◆ THE TASK
Please convert every line of text read from the pictures in the rows below into a Markdown table with the columns n and Line, numbering the lines in order and skipping blank ones. Leave the pictures out of the answer.

◆ INFORMATION SHOWN
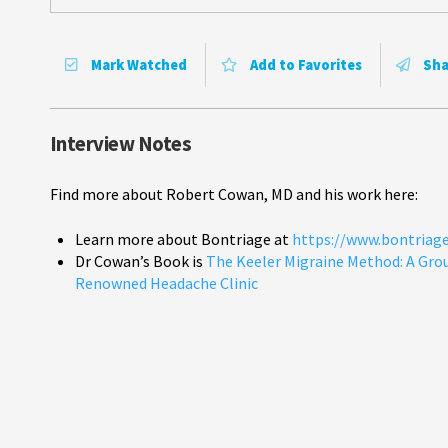
Mark Watched
Add to Favorites
Sha
Interview Notes
Find more about Robert Cowan, MD and his work here:
Learn more about Bontriage at
https://www.bontriag
Dr Cowan’s Book is
The Keeler Migraine Method: A Gro
Renowned Headache Clinic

◆ RESPONSE AREA
| n | Line |
|---|---|
| 1 | Mark Watched |
| 2 | Add to Favorites |
| 3 | Sha |
| 4 | Interview Notes |
| 5 | Find more about Robert Cowan, MD and his work here: |
| 6 | Learn more about Bontriage at |
| 7 | https://www.bontriag |
| 8 | Dr Cowan’s Book is |
| 9 | The Keeler Migraine Method: A Gro |
| 10 | Renowned Headache Clinic |